Over at Ars, I analyze yesterday’s Perfect 10 decision:
Perfect 10 attempted to distinguish its service from the Kelly precedent in two ways. First, although Google doesn’t typically display advertising on image search result pages, some of the sites containing infringing images participate in Google’s AdSense program. Second, Perfect 10 had licensed its images for sale in thumbnail form to cell phone users, and the company argued that the thumbnails in Google’s search results undermined the market for cell-phone thumbnails. The district court sided with Perfect 10 in 2004, and Google appealed the decision.

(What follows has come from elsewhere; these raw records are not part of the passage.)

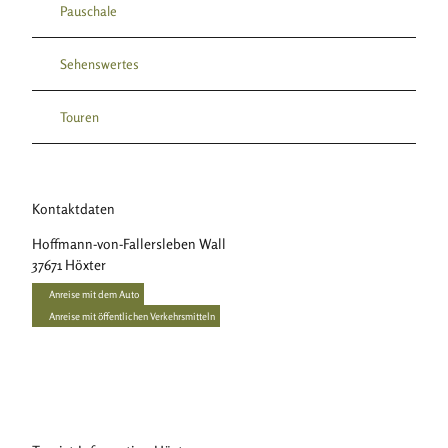
Pauschale
Sehenswertes
Touren
Kontaktdaten
Hoffmann-von-Fallersleben Wall
37671
Höxter
Anreise mit dem Auto
Anreise mit öffentlichen Verkehrsmitteln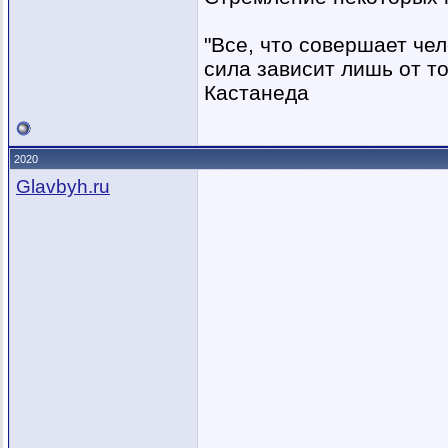
"Все, что совершает че
сила зависит лишь от то
Кастанеда
2020
Glavbyh.ru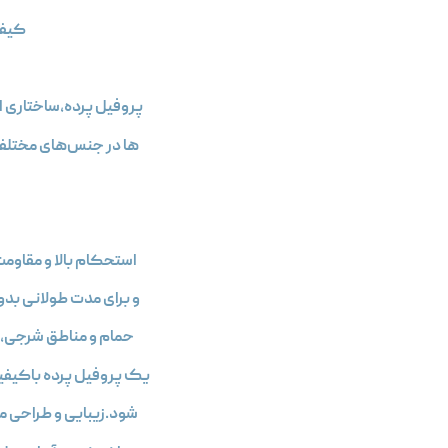
کیفی
پروفیل پرده،ساختاری ا
ها در جنس‌های مختلفی از جمله آلومینیوم، PVC و پلیمرهای ت
استحکام بالا و مقاو
و برای مدت طولانی بدو
حمام و مناطق شرجی،اس
یک پروفیل پرده باکیفی
شود.زیبایی و طراحی مد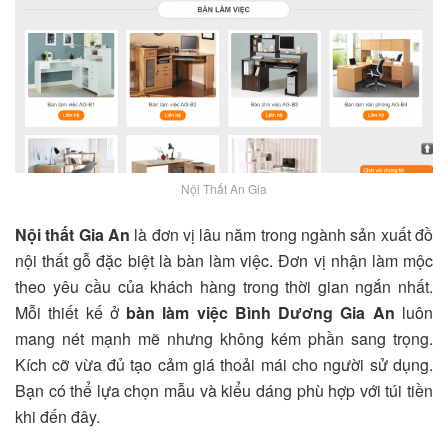
Nội Thất An Gia
Nội thất Gia An
là đơn vị lâu năm trong ngành sản xuất đồ
nội thất gỗ đặc biệt là bàn làm việc. Đơn vị nhận làm mộc
theo yêu cầu của khách hàng trong thời gian ngắn nhất.
Mỗi thiết kế ở
bàn làm việc Bình Dương Gia An
luôn
mang nét mạnh mẽ nhưng không kém phần sang trọng.
Kích cỡ vừa đủ tạo cảm giá thoải mái cho người sử dụng.
Bạn có thể lựa chọn mẫu và kiểu dáng phù hợp với túi tiền
khi đến đây.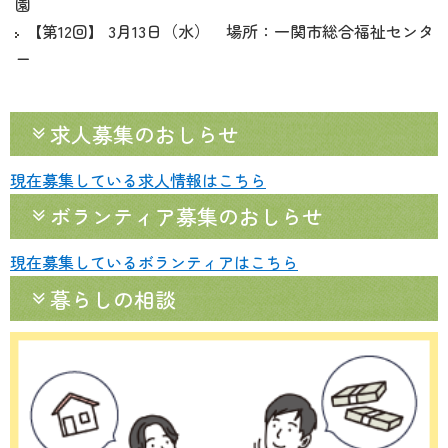
園
【第12回】 3月13日（水） 場所：一関市総合福祉センタ
ー
求人募集のおしらせ
現在募集している求人情報はこちら
ボランティア募集のおしらせ
現在募集しているボランティアはこちら
暮らしの相談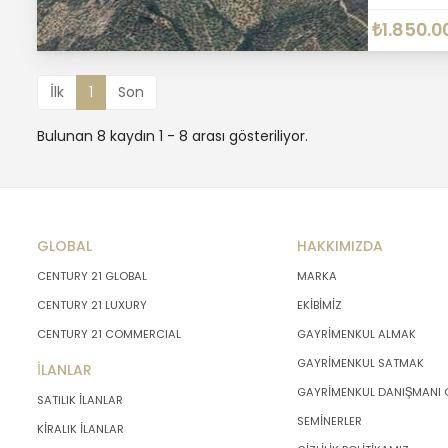
₺1.850.0
İlk
1
Son
Bulunan 8 kaydın 1 - 8 arası gösteriliyor.
GLOBAL
HAKKIMIZDA
CENTURY 21 GLOBAL
MARKA
CENTURY 21 LUXURY
EKİBİMİZ
CENTURY 21 COMMERCIAL
GAYRİMENKUL ALMAK
GAYRİMENKUL SATMAK
İLANLAR
GAYRİMENKUL DANIŞMANI
SATILIK İLANLAR
SEMİNERLER
KİRALIK İLANLAR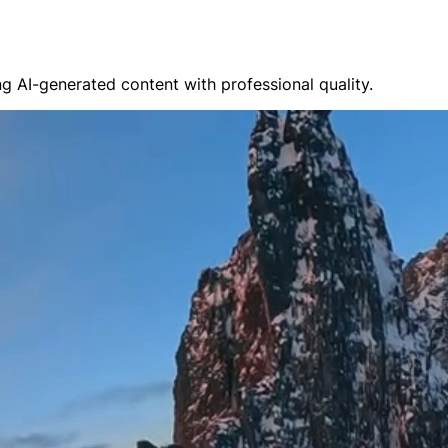
 AI-generated content with professional quality.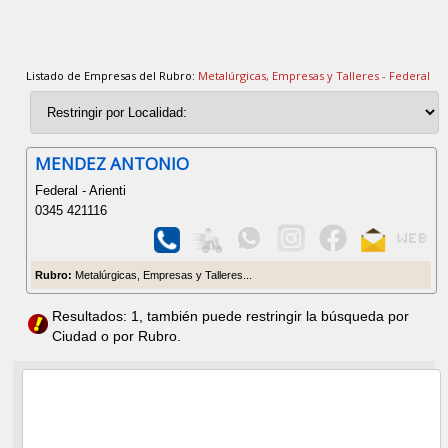
Listado de Empresas del Rubro:
Metalúrgicas, Empresas y Talleres - Federal
MENDEZ ANTONIO
Federal - Arienti
0345 421116
Rubro:
Metalúrgicas, Empresas y Talleres...
Resultados: 1, también puede restringir la búsqueda por
Ciudad o por Rubro.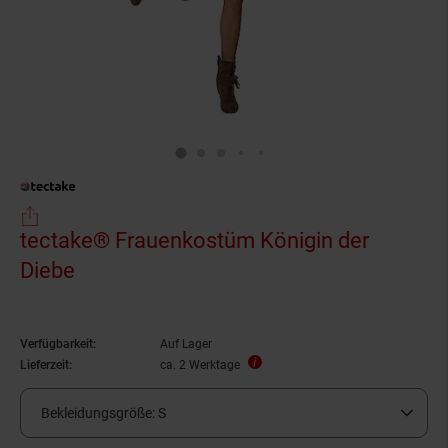
tectake® Frauenkostüm Königin der
Diebe
Verfügbarkeit:
Auf Lager
Lieferzeit:
ca. 2 Werktage
Bekleidungsgröße:
S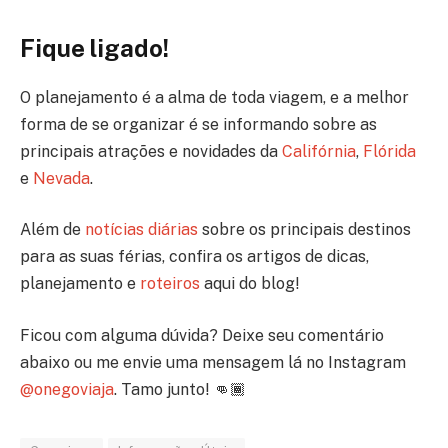
Fique ligado!
O planejamento é a alma de toda viagem, e a melhor
forma de se organizar é se informando sobre as
principais atrações e novidades da
Califórnia
,
Flórida
e
Nevada
.
Além de
notícias diárias
sobre os principais destinos
para as suas férias, confira os artigos de dicas,
planejamento e
roteiros
aqui do blog!
Ficou com alguma dúvida? Deixe seu comentário
abaixo ou me envie uma mensagem lá no Instagram
@onegoviaja
. Tamo junto! 👊🏾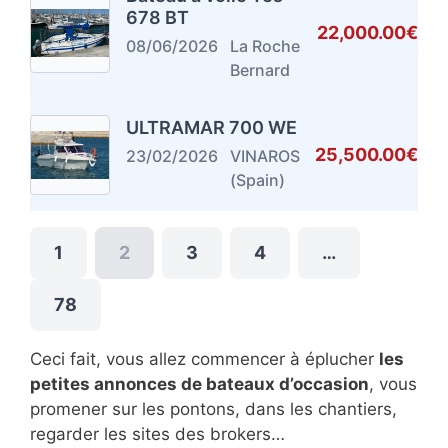
678 BT
22,000.00€
08/06/2026
La Roche
Bernard
ULTRAMAR 700 WE
25,500.00€
23/02/2026
VINAROS
(Spain)
1
2
3
4
…
78
Ceci fait, vous allez commencer à éplucher
les
petites annonces de bateaux d’occasion
, vous
promener sur les pontons, dans les chantiers,
regarder les sites des brokers…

Writing for the Ninth Circuit Court of Appeals, judge Sandra Ikuta firmly rejected both of those arguments. She noted that there was no evidence that any mobile phone users had actually used Google’s image search engine to download Perfect 10’s images. And while she acknowledged that Google did generate a small amount of revenue from infringing websites that participated in the AdSense program, she ruled that “the transformative nature of Google’s use is more significant than any incidental superseding use or the minor commercial aspects of Google’s search engine and website.”
Perfect 10 seems to have taken a “kitchen sink” approach in its attack on Google, and the as a result the decision is kind of sprawling, touching on a variety of theories for both direct and indirect liability. As far as I can see, almost all of them worked out in a pro-Google (and in my view, a pro-innovation) direction. The possible trouble spot is the Napster issue, where the Ninth Circuit sent the case back to the district court for further consideration. But as long as Google can make a plausible case that they can’t be expected to police each of the billions of websites they link to, they should be fine.